On Fri, Sep 30, 2011 at 3:03 AM, Richard Quadling <rquadling@xxxxxxxxx>wrote:

> On 29 September 2011 23:34, Tommy Pham <tommyhp2@xxxxxxxxx> wrote:
> > On Thu, Sep 29, 2011 at 3:27 PM, Tommy Pham <tommyhp2@xxxxxxxxx> wrote:
> >>
> >> On Thu, Sep 29, 2011 at 9:09 AM, Richard Quadling <rquadling@xxxxxxxxx>
> >> wrote:
> >>>
> >>> Hi.
> >>>
> >>> I'm looking to process very large XML files without the need of first
> >>> downloading them.
> >>>
> >>> To that end,
> >>> SimpleXMLIterator('compress.zlib://http://www.site.com/products.xml.gz
> ')
> >>> is working perfectly.
> >>>
> >>> But a downside is that I have no information of my progress.
> >>>
> >>> Is there any mechanism available to get a position within the XML
> stream?
> >>>
> >>> I can use libxml_set_streams_context() to set a context (so I can
> >>> provide POST data if needed for the HTTP request), but I can't see how
> >>> to gain access to the stream within the libxml code (SimpleXML uses
> >>> libxml).
> >>>
> >>> At the most basic, what I'm looking for is to be able to record a
> >>> percentage complete. Even with compression, I'll be reading some bytes
> >>> from a stream (either from http or from compress.zlib) and I want to
> >>> know where I am in that stream.
> >>>
> >>> The HTTP header will tell me how big the file is (so that can easily
> >>> be a HEAD request to get that data).
> >>>
> >>>
> >>> Even if I DO save the file locally first, I still can't get a position.
> >>>
> >>> If I use the SimpleXMLIterator::count() method, I am unsure as to what
> >>> will happen if I am using a stream (rather than a local file). If I
> >>> use ...
> >>>
> >>> $xml = new SimpleXMLIterator(...);
> >>> $items = $xml->count();
> >>> foreach($xml as $s_Tag => $o_Item) {
> >>>  ...
> >>> }
> >>>
> >>> will the XML file be cached somewhere?
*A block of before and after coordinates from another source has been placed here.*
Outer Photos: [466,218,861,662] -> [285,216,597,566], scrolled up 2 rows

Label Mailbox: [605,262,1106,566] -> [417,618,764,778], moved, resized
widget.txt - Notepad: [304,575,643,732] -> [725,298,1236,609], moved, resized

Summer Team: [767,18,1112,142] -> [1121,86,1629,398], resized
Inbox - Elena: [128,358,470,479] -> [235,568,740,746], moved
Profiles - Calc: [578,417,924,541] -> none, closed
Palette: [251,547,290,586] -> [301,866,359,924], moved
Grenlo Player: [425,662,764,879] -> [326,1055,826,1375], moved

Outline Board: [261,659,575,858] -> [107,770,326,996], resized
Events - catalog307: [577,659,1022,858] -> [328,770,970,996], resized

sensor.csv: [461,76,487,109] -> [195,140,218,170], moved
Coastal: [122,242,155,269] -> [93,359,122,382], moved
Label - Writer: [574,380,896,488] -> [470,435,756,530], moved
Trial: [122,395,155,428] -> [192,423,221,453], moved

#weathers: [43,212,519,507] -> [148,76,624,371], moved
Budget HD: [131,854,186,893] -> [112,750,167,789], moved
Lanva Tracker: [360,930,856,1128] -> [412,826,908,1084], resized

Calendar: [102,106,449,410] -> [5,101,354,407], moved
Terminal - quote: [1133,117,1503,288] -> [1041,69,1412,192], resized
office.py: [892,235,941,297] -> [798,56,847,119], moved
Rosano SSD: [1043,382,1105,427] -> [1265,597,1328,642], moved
Or will that depend upon the
> >>> originating server supporting some sort of rewind/chunk mechanism?
> >>>
> >>>
> >>>
> >>> Any suggestions/ideas?
> >>>
> >>>
> >>>
> >>> Richard.
> >>>
> >>>
> >>> --
> >>> Richard Quadling
> >>> Twitter : EE : Zend : PHPDoc
> >>> @RQuadling : e-e.com/M_248814.html : bit.ly/9O8vFY : bit.ly/lFnVea
> >>>
> >>
> >> Richard,
> >>
> >> Only think I can think of is break up into 2 parts.  1st part use cURL
> for
> >> the down streams and monitor it's progress.  2nd part is XML parsing.
> If
> >> you want to do both simultaneously and only if the remote supports
> chunked
> >> encoding/transfer, you could use multiple handles of cURL into numerical
> >> indexed array variable containing the chunks for XML parsing.  This
> could be
> >> memory intensive if the file is very large, depending whether you free
> the
> >> elements in the array as you progress.  So if memory consumption is a
> major
> >> concern, you may want to save to the file locally until the
> import/migration
> >> is done as there maybe a situation where you'll need to review the data
> and,
> >> thus, saving the time and bandwidth of having to re-download the data.
> >>
> >> Regards,
> >> Tommy
> >
> > An afterthought,  handling streams and parsing at the same may require
> > sophisticated XML node validations as the node maybe split between the
> > transferred chunks.
> >
>
> The SimpleXMLIterator() does do a superb job of providing 1 node at a
> time and doesn't remember each node automatically. If I do, then
> that's my issue.
>
> Accessing the stream/file meta data doesn't seem possible.
>
>
> --
> Richard Quadling
> Twitter : EE : Zend : PHPDoc
> @RQuadling : e-e.com/M_248814.html : bit.ly/9O8vFY : bit.ly/lFnVea
>

A while back, I did a project in Java where parts of it had to access and
process streams.  I guess this would be a really good exercise for me to see
if it's doable in PHP also.  In addition to implement 'PHP simulating
threads', in this scenario, where 1 thread would download and monitor the
streams while another thread would analyze/process the data and import into
a database.